Stackoverflow was also brimming with great questions on a multitude of subjects.
This is probably my favorite question of the week because it’s a tough question that is asked rather frequently. In this case it was asked in a proactive way (how can I do that, rather than why don’t you guys do that…) which is really nice making it my favorite.
Unfortunately there are no easy answers!There is a reason why we shy away from adding too many VM level API’s, it’s damn hard to do.
Is there a way to save a Graphics object in Codename One without without taking a screenshot?
Graphics doesn’t always map to a surface which is why it doesn’t include capabilities such as getPixel
. This allows us to use rather elaborate hardware acceleration when running on some platforms and also use two very different implementations of graphics (for screen drawing and mutable image drawing).
Adding native 3rd party activities is a pretty common task for native SDK integrations…
Reading that question I tend to agree, the API naming here is really unintuitive.
Most issues with web/video or other peer components boil down to wrong layout. Since the preferred size of the media is 0 when we initially lay out the form it’s sized as 0 and stays that way… Using a different layout manager works around that.
We got asked about NTLM support in the past but no one has emphasized this as important. It’s doable but challenging, we could bake NTLM and other such capabilities directly into Codename One but to do that we need to see enterprise customer demand.
Our default encoding for source compilations was not UTF-8 for NetBeans/IntelliJ projects. We’ve changed this for the upcoming update but this answer is still interesting….
Working with multi-DPI devices can be quite challenging and the device density aspect is often murky…
The answer is yes (thru ImageIO
) but the question goes more into the details of how to create an image in terms of API’s…
Provisioning profile does not match bundle identifier : Existing IOS bundle ID starts with a numeric
When we implemented Codename One we decided to tie package names to provisioning on iOS/Android/Windows etc. This simplified a lot of the underlying code and logic but introduced edge cases like this. Unfortunately, there are no easy answers for some problems…

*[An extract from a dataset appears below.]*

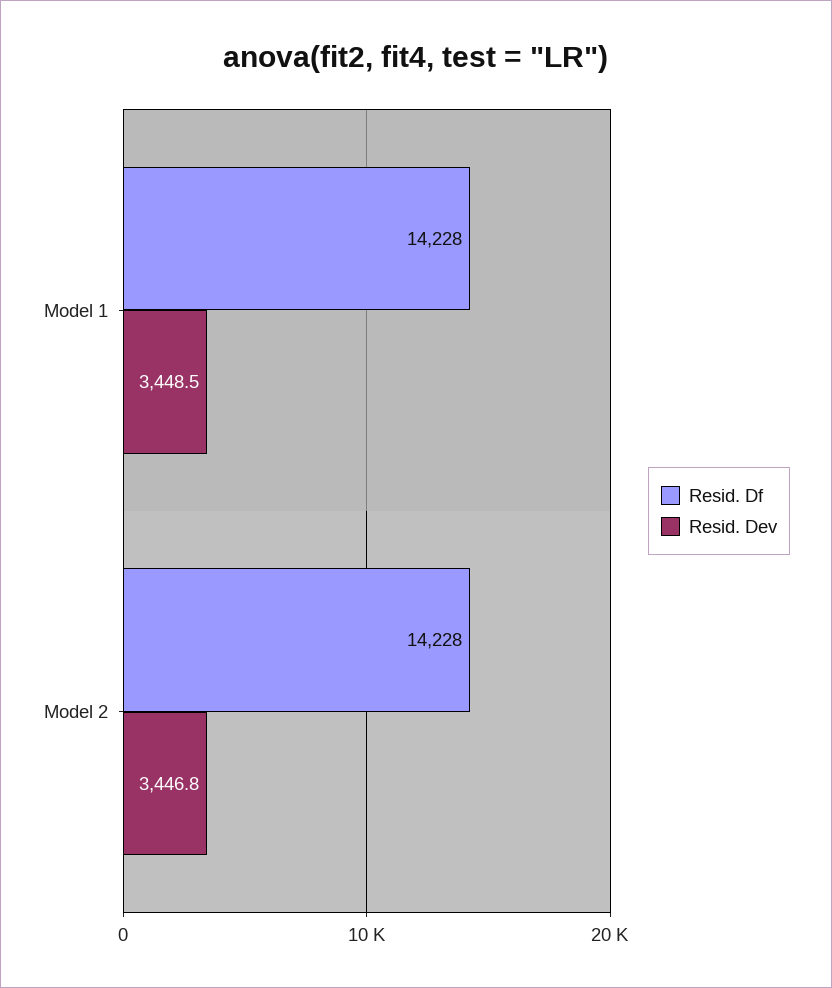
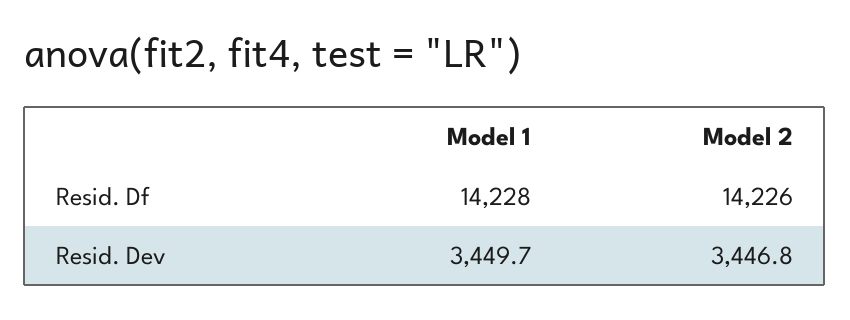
Resid. Dev, Model 1: 3448.5 -> 3449.7
Resid. Df, Model 2: 14228 -> 14226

Externalization has always been a challenging subject for developers, there are some common pitfalls that people fall into but it’s often messy to discover them the first time around. Caching is probably one of the bigger pains during debugging as it defers the error to a later point…
It’s always difficult to give advice on strategy/design. We can’t debug design and some things become obvious only after trying a design and discovering it’s flaws, that is why it is crucial to build applications that are robust enough to survive aggressive refactoring.
This question picked up a bug in Codename One with meridiem time. Notice it took 4 days for the asker to figure this out…
If the question had included a test case this might have been resolved sooner.
Centering elements in Codename One can be accomplished in several ways. I’m not a fan of the set paddings to position elements approach though…
Storage is hard in mobile devices which has given rise to a cottage industry of on-device-databases. Some developers use sqlite but having used it for quite a few things I find it inherently quite flawed… We’d love to have a better story for on device database that is ideally also more cross platform than our current options.
We often have samples covering many different things, e.g. we have an actual IM app sample that answers this question:
There are some things you can only do in native code at this time. Actually implementing a "proper" camera view for most OS’s should be pretty trivial with a native interface and peer components. However, it would require some understanding of the underlying OS semantics.
A lot of Codename One developers don’t even know about this great library from Steve, it’s pretty cool to see developers finding out about it and figuring things for themselves!